> Your assignment
Would you please output only the lines from the one containing "X172498000Y-105095000D03*" through the end of the entries below, exactly as written?

Text-based design files
========================================

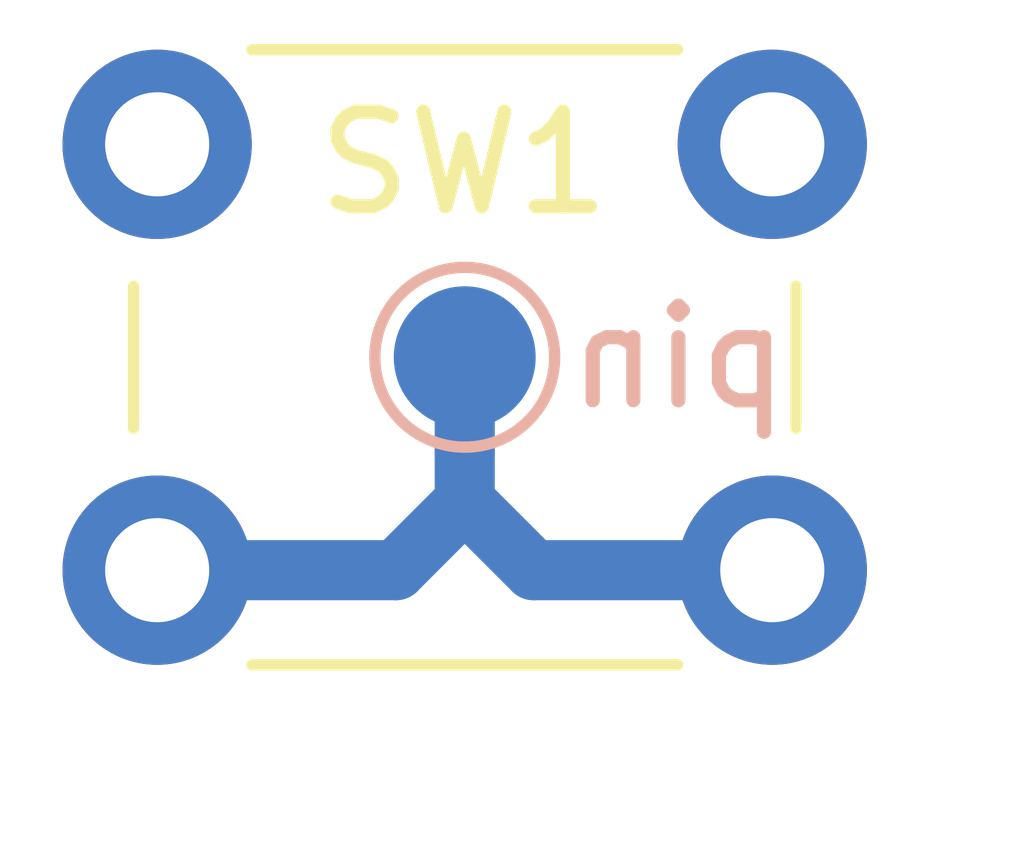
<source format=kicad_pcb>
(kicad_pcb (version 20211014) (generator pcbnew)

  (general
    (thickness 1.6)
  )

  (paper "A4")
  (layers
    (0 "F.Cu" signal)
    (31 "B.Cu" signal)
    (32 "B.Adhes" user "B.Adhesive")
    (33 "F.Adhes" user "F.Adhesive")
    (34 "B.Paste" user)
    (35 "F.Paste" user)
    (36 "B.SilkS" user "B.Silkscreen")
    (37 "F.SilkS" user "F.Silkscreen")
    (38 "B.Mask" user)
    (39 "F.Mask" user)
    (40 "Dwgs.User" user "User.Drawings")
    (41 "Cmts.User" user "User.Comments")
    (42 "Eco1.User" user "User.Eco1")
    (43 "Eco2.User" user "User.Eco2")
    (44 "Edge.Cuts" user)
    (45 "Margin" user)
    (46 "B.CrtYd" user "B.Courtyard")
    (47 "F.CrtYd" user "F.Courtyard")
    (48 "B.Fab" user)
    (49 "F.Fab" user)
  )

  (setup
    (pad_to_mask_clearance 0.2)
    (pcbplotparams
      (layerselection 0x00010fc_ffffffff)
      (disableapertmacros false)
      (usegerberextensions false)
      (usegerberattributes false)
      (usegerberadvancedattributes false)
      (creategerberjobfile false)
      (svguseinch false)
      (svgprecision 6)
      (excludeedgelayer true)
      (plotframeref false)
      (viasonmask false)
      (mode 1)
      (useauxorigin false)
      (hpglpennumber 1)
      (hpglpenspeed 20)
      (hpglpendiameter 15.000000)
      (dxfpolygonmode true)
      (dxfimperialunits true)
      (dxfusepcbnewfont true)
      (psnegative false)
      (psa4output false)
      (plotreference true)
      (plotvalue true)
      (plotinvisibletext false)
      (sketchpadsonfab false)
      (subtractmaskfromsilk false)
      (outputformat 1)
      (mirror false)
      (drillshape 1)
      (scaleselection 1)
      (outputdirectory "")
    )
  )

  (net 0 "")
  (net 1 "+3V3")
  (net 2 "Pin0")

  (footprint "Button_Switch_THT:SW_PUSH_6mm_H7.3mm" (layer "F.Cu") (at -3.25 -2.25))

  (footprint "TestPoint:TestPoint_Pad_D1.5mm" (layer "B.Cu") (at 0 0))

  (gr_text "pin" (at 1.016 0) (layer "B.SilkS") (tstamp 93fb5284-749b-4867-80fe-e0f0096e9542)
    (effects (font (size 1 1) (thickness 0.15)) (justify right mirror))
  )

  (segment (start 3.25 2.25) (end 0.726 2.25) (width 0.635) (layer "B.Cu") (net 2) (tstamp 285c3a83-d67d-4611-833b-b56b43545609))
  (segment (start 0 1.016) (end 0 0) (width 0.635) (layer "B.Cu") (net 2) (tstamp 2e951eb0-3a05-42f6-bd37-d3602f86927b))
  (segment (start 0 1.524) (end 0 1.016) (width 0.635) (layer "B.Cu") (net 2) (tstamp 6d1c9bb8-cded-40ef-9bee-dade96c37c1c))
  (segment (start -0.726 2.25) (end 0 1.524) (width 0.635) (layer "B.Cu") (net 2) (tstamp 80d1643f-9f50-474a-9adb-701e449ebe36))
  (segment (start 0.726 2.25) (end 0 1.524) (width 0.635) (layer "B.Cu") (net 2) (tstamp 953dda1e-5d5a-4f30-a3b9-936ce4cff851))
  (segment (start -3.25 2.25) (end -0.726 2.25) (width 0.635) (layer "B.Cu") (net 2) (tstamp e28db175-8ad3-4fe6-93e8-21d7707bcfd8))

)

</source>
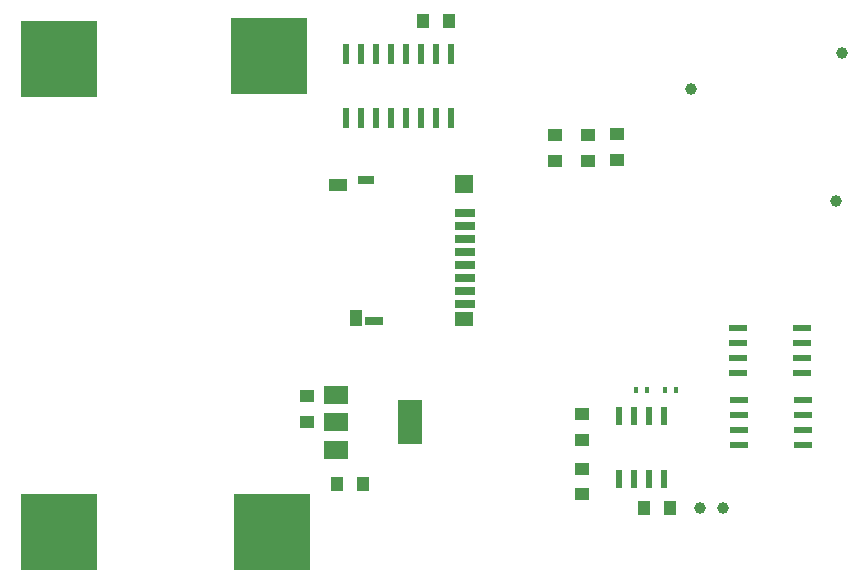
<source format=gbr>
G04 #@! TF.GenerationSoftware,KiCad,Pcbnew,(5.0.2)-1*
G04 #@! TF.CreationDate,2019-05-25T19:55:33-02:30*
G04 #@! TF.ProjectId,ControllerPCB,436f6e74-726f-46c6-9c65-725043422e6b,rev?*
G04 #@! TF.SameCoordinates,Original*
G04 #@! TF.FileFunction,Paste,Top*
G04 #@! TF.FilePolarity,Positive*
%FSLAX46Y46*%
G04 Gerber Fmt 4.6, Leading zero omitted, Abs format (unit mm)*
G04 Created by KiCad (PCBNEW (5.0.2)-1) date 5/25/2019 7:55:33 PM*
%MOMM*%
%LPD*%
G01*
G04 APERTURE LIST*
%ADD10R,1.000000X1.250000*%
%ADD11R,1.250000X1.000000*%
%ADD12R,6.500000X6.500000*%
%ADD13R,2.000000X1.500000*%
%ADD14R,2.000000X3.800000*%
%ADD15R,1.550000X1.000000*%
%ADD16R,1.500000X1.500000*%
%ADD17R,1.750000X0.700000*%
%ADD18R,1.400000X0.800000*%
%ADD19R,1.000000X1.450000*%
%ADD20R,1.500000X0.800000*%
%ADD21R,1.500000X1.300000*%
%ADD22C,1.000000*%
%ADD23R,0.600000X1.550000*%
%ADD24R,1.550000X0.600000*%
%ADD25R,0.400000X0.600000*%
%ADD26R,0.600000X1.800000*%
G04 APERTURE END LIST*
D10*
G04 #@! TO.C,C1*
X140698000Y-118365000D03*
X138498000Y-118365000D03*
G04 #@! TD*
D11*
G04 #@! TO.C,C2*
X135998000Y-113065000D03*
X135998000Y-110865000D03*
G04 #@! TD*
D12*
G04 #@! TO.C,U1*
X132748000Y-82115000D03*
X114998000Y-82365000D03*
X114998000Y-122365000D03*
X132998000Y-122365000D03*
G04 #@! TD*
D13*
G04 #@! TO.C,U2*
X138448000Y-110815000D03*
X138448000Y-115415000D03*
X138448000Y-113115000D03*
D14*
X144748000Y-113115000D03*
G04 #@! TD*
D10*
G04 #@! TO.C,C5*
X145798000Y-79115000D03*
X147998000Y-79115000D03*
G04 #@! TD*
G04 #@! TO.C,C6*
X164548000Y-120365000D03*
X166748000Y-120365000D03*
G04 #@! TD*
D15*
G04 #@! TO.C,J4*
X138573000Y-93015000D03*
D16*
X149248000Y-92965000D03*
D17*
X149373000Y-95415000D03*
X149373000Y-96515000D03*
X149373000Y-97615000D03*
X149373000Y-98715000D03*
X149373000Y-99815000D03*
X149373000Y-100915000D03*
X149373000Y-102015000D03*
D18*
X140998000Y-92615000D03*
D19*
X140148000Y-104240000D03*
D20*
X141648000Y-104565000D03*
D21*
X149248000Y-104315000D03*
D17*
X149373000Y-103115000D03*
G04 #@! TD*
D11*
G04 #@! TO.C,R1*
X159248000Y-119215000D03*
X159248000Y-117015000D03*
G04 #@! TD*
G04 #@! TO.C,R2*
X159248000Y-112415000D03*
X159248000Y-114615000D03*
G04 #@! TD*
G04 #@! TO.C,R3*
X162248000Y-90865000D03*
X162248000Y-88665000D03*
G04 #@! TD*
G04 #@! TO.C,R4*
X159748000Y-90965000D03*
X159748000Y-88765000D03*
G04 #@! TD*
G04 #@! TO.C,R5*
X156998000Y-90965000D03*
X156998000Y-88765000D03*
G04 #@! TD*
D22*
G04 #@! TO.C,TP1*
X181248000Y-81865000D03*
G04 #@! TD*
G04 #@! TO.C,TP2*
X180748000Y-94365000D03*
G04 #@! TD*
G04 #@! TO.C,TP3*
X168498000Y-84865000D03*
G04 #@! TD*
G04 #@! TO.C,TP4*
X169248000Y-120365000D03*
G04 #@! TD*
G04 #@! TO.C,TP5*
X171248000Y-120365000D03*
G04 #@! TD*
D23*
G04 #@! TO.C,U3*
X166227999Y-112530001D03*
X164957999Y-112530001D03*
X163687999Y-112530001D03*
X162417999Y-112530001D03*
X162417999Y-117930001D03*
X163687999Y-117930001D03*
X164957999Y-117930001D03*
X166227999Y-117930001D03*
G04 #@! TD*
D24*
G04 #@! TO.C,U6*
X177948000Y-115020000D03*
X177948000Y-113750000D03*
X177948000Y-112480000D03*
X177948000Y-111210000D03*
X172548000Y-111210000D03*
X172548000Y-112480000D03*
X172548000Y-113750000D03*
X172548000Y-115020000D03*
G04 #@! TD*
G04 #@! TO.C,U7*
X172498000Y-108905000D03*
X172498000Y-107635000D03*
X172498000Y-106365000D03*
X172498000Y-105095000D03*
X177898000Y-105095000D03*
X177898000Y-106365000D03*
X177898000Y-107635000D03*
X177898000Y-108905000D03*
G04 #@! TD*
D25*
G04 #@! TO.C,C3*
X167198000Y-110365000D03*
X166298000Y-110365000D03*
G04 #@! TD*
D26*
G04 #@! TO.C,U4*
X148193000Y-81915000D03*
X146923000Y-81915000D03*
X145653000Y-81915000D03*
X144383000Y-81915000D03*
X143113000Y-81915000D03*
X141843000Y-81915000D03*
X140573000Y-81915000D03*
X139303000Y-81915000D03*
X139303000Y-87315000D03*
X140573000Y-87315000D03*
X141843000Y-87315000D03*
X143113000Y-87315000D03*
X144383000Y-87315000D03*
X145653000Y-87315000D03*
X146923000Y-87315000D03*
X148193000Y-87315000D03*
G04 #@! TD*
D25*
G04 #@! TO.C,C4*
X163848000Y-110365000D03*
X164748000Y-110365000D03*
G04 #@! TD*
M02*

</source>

========================================

> Response to the task
X172498000Y-105095000D03*
X177898000Y-105095000D03*
X177898000Y-106365000D03*
X177898000Y-107635000D03*
X177898000Y-108905000D03*
G04 #@! TD*
D25*
G04 #@! TO.C,C3*
X167198000Y-110365000D03*
X166298000Y-110365000D03*
G04 #@! TD*
D26*
G04 #@! TO.C,U4*
X148193000Y-81915000D03*
X146923000Y-81915000D03*
X145653000Y-81915000D03*
X144383000Y-81915000D03*
X143113000Y-81915000D03*
X141843000Y-81915000D03*
X140573000Y-81915000D03*
X139303000Y-81915000D03*
X139303000Y-87315000D03*
X140573000Y-87315000D03*
X141843000Y-87315000D03*
X143113000Y-87315000D03*
X144383000Y-87315000D03*
X145653000Y-87315000D03*
X146923000Y-87315000D03*
X148193000Y-87315000D03*
G04 #@! TD*
D25*
G04 #@! TO.C,C4*
X163848000Y-110365000D03*
X164748000Y-110365000D03*
G04 #@! TD*
M02*

</source>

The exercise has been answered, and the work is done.